[DOCUMENT PASSAGE — start]
A total of 106 CCDs make up Gaia's focal plane. Technicians from Astrium France, the Gaia mission's prime contractor, are seen bolting and aligning the CCDs onto their support structure, at the company's facility in Toulouse.
Image Credit: ESA / Astrium

Assembled from 106 separate electronic devices, the largest digital camera ever built for a space mission will provide the “digital eye” for the ESA’s “Gaia” galaxy mapping mission.

During Gaia’s five-year mission the craft is slated to map over a billion stars in our Milky Way galaxy, as well as neighboring galaxies.  Gaia will chart the brightness of the stars, their spectral characteristics, and their positions. 

Assembled in France by prime contractor Astrium, the billion pixel array measures 1/2 by 1 meter.  The array is comprised of similar, but more advanced CCDs, than the average CCD found in consumer-grade digital cameras.

Taking nearly a month to do so, technicians carefully placed each CCD in the support structure, with only a 1 mm gap between each CCD. The precision work resulted in roughly four CCD’s being placed into the support structure each day. 

“The mounting and precise alignment of the 106 CCDs is a key step in the assembly of the flight model focal plane assembly,” said Philippe Garé, ESA’s Gaia payload manager.
[DOCUMENT PASSAGE — finish]
[EXERCISE AIM] Revise everything from "During Gaia’s five-year" down to "Gaia payload manager." in the passage on the Gaia camera, replacing "support structure" with "mounting frame".
[RAW DATA — start]
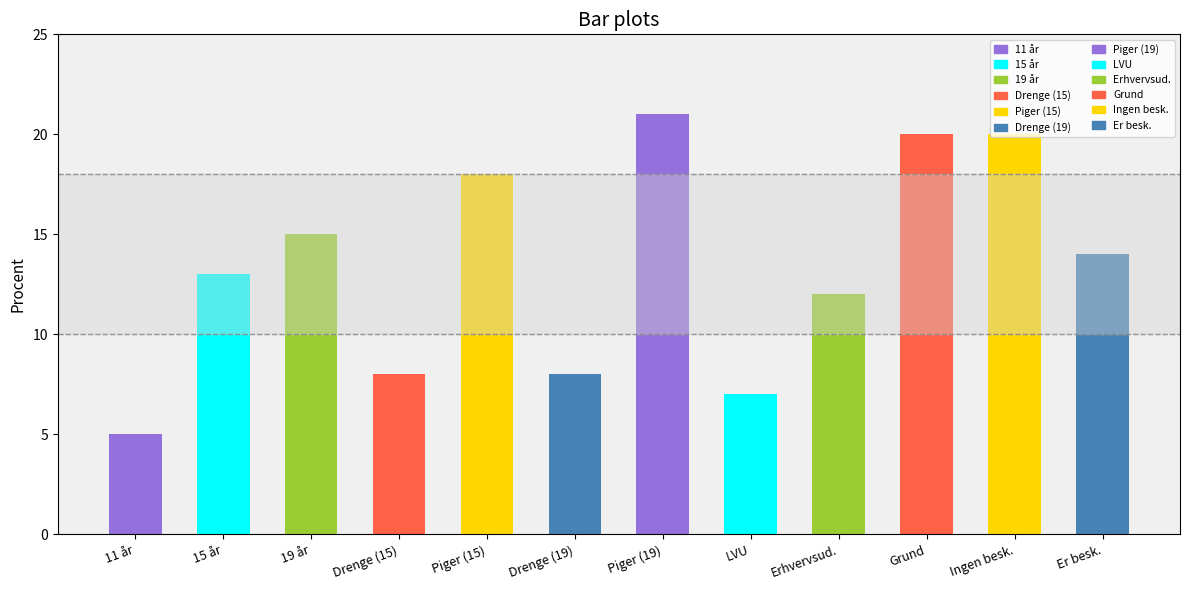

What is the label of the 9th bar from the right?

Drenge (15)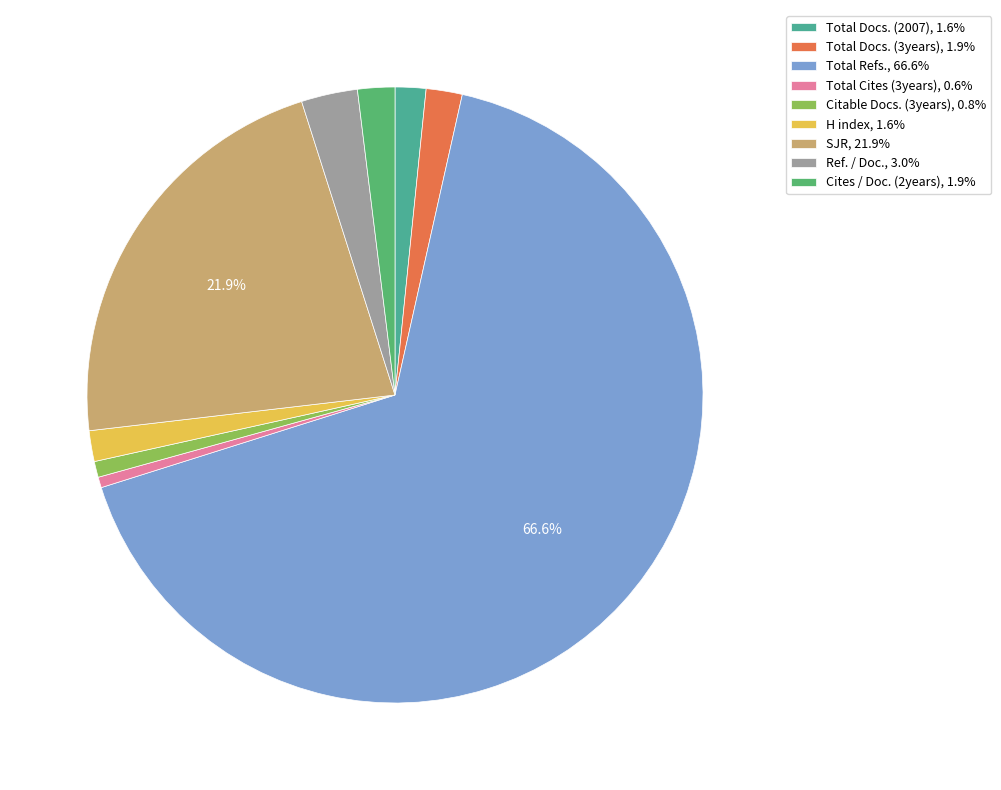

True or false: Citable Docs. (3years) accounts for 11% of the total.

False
[RAW DATA — finish]
[RESPONSE TO THE EXERCISE]
During Gaia’s five-year mission the craft is slated to map over a billion stars in our Milky Way galaxy, as well as neighboring galaxies.  Gaia will chart the brightness of the stars, their spectral characteristics, and their positions. 

Assembled in France by prime contractor Astrium, the billion pixel array measures 1/2 by 1 meter.  The array is comprised of similar, but more advanced CCDs, than the average CCD found in consumer-grade digital cameras.

Taking nearly a month to do so, technicians carefully placed each CCD in the mounting frame, with only a 1 mm gap between each CCD. The precision work resulted in roughly four CCD’s being placed into the mounting frame each day. 

“The mounting and precise alignment of the 106 CCDs is a key step in the assembly of the flight model focal plane assembly,” said Philippe Garé, ESA’s Gaia payload manager.